I've explained why we need stacklessness:
Switching to Stackless: Why this, why now?
It's taken a lot of thinking. But as proof that it's real, you can try this:
>> counter: func [value] [
if 0 = modulo value 1000 [print [value]]
counter value + 1
]
How many stack levels you get will depend on the available memory of your platform--not your CPU stack.

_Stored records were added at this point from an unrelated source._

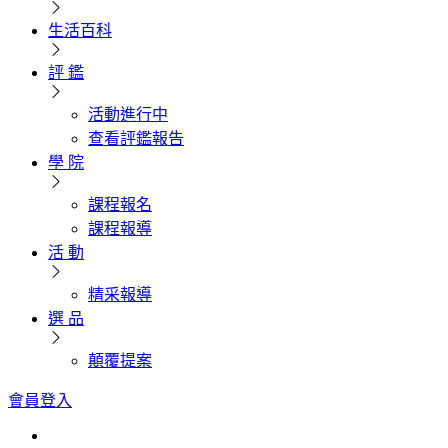
生活百科
評 鑑
活動進行中
查看評鑑報告
學 院
課程報名
課程報導
活 動
精采報導
選 品
顛覆提案
會員登入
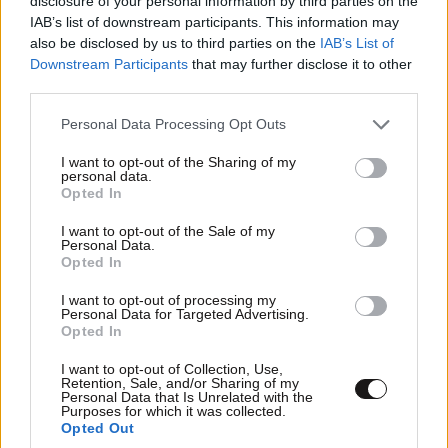
disclosure of your personal information by third parties on the
IAB’s list of downstream participants. This information may
also be disclosed by us to third parties on the
IAB’s List of
Downstream Participants
that may further disclose it to other
third parties.
Please note that this website/app uses one or more Google
Personal Data Processing Opt Outs
services and may gather and store information including but
not limited to your visit or usage behaviour. You may click to
I want to opt-out of the Sharing of my
personal data.
grant or deny consent to Google and its third-party tags to
Opted In
use your data for below specified purposes in below Google
consent section.
I want to opt-out of the Sale of my
Personal Data.
Opted In
I want to opt-out of processing my
Personal Data for Targeted Advertising.
Opted In
I want to opt-out of Collection, Use,
Retention, Sale, and/or Sharing of my
Personal Data that Is Unrelated with the
Purposes for which it was collected.
Opted Out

In the WebAssembly build that runs in the browser, I got this on Chromium on Linux:
>> counter 0
0
1000
2000
3000
4000
5000
6000
7000
8000
9000
10000
11000
12000
13000
14000
15000
16000
17000
It just terminates, but the error that shows up in the browser console is:
Uncaught RuntimeError: Aborted(Cannot enlarge memory arrays to size 16867328 bytes (OOM). Either (1) compile with -sINITIAL_MEMORY=X with X higher than the current value 16777216, (2) compile with -sALLOW_MEMORY_GROWTH which allows increasing the size at runtime, or (3) if you want malloc to return NULL (0) instead of this abort, compile with -sABORTING_MALLOC=0)
The same amount was gotten on Firefox, probably because emscripten requests the same amount of Wasm memory space on each.

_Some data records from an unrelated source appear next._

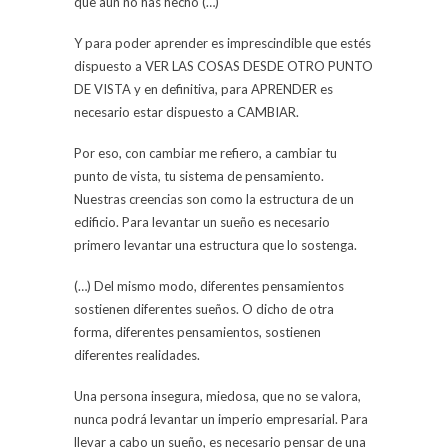
que aún no has hecho (…)
Y para poder aprender es imprescindible que estés
dispuesto a VER LAS COSAS DESDE OTRO PUNTO
DE VISTA y en definitiva, para APRENDER es
necesario estar dispuesto a CAMBIAR.
Por eso, con cambiar me refiero, a cambiar tu
punto de vista, tu sistema de pensamiento.
Nuestras creencias son como la estructura de un
edificio. Para levantar un sueño es necesario
primero levantar una estructura que lo sostenga.
(…) Del mismo modo, diferentes pensamientos
sostienen diferentes sueños. O dicho de otra
forma, diferentes pensamientos, sostienen
diferentes realidades.
Una persona insegura, miedosa, que no se valora,
nunca podrá levantar un imperio empresarial. Para
llevar a cabo un sueño, es necesario pensar de una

Point Is, It Ran Out of Memory... not Stack!
We can see there's work to do on responding to out-of-memory errors (we've never really had a great story for that). But at least we can (!) -- I've explained already that stack overflows can't be caught the way a failed memory allocation can. That's a huge motivator for the change.
But still, over 17000 stack levels is kind of neat in and of itself!
So how do desktop executables "stack up", on my 16-core Lenovo ThinkPad i7 with 64GB of memory...?
As a quick comparison: for Red on Windows, it doesn't make it to 2000:
red>> counter 0
0
1000
*** Internal Error: stack overflow
*** Where: %
*** Stack: counter counter counter counter counter counter counter counter coun
ter counter counter counter counter counter counter counter counter counter cou
nter counter counter counter counter counter counter counter counter counter co
unter counter counter coun...
Running an actual count got me to 1943 and then it crashed.
(I take it that encountering a stack overflow -during- a PRINT leads them to a harsher situation than just during a recursion. But this is all the more reason you can't play fast-and-loose with the CPU stack, it cannot be trapped like an out of memory error! Right now we may be crashing too, but it's substantially closer to being managed.)
For Rebol2 on Windows it makes it to 14262, and does not crash. (So Red's an order of magnitude worse, and crashes.)
I hadn't built a 32-bit optimized Windows executable for a while (and actually had to fix a couple of compiler warnings to get one). But I figured I'd do so for an apples-to-apples comparison with the Rebol2 and Red EXEs.
32-bit Ren-C makes it to...well, jeez. Printing it out one by one could go on forever, so I tried only doing a print on modulo 10,000. It starts to slow down a bit around 2 million, but ticks past 3 million pretty easily...and makes it to 4 million. It eventually terminates without a message at 4780000 (it's an optimized build, and our out-of memory handling needs work...this would likely be an assert in a debug build).
So generously rounding Red up to 2,000... Ren-C can handle over 2000x the stack levels, at least.
Now, To Reap The Benefits...
-
I need to rework the JavaScript extension to use this intrinsic stackless property, instead of "Asyncify".DONE!-
Asyncify gave us the pseudo-stackless ability of suspending arbitrary non-stackless code in order to run browser events. This let us do things like ASK for input while in the middle of a loop. With real stackless, we (shouldn't) need that.
-
Asyncify added bloat to our code generation that I recall making the .wasm about double the size. We'll see how accurate my memory is on that, but hopefully the size of libr3.wasm will go way down.
-
-
One by one the natives have to be redone to stackless. Only then can we truly ditch Asyncify, because if something like FOR-EACH isn't stackless we wouldn't be able to do something like PRINT or ASK inside of that kind of loop... it would raise an error.MOSTLY DONE!-
We can probably punt on some things and drop asyncify even if not everything is stackless yet.
-
You might not be able to do something like
foo.(ask "Field Name?"): 10
until TUPLE! lookup has stackless processing bubble up through its GROUP! evaluations, but I think we can live with that being an error for a while--if it halves the size of the wasm.
-
-
Generators and Yielders need to be resurrected. They were pretty well designed before, but locking issues created headaches...and it's time to attack those again.
-
Out-of-memory errors have to be reined in--not just so stack overflows can be handled gracefully, but that any kind of out-of-memory is handled gracefully!
- We also might want users to be able to set a policy (if they wish) to limit the stack before memory runs out, just so that infinite recursions get caught earlier in casual programs that aren't intentionally using big stacks.
In any case, it feels good to get the core of the work done two years ago hammered into shape...and see it running in the browser!